"распечатать дома или в любом удобном месте." appears in one line; retype that line and all lines following it through the end of the records, with nothing left out or added.
*** Opening DATA FOR THIS TASK ***
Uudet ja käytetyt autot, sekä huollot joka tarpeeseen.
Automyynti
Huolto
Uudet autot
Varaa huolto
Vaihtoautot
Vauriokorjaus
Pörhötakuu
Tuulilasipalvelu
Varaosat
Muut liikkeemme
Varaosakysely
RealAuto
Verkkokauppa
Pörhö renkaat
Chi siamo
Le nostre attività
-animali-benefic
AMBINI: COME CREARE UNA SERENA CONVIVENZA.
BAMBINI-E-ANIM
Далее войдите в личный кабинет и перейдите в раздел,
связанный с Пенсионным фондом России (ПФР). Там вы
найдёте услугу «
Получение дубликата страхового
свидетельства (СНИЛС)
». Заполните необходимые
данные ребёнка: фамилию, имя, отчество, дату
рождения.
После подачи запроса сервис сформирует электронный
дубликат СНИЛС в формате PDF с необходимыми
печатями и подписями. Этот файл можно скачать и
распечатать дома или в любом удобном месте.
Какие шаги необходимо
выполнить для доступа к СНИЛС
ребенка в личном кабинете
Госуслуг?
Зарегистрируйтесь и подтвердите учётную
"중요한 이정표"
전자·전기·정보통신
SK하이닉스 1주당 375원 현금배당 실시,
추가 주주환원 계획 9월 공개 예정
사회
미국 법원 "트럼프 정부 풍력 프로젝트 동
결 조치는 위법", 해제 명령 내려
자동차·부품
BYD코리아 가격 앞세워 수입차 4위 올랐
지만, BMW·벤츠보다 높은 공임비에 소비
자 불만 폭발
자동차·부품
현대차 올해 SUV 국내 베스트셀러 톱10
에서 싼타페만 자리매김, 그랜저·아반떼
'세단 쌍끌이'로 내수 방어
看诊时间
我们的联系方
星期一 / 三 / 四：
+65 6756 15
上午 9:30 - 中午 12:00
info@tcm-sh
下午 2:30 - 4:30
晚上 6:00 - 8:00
*** Closing DATA FOR THIS TASK ***
▶ **ANSWER SECTION**:
распечатать дома или в любом удобном месте.
Какие шаги необходимо
выполнить для доступа к СНИЛС
ребенка в личном кабинете
Госуслуг?
Зарегистрируйтесь и подтвердите учётную
"중요한 이정표"
전자·전기·정보통신
SK하이닉스 1주당 375원 현금배당 실시,
추가 주주환원 계획 9월 공개 예정
사회
미국 법원 "트럼프 정부 풍력 프로젝트 동
결 조치는 위법", 해제 명령 내려
자동차·부품
BYD코리아 가격 앞세워 수입차 4위 올랐
지만, BMW·벤츠보다 높은 공임비에 소비
자 불만 폭발
자동차·부품
현대차 올해 SUV 국내 베스트셀러 톱10
에서 싼타페만 자리매김, 그랜저·아반떼
'세단 쌍끌이'로 내수 방어
看诊时间
我们的联系方
星期一 / 三 / 四：
+65 6756 15
上午 9:30 - 中午 12:00
info@tcm-sh
下午 2:30 - 4:30
晚上 6:00 - 8:00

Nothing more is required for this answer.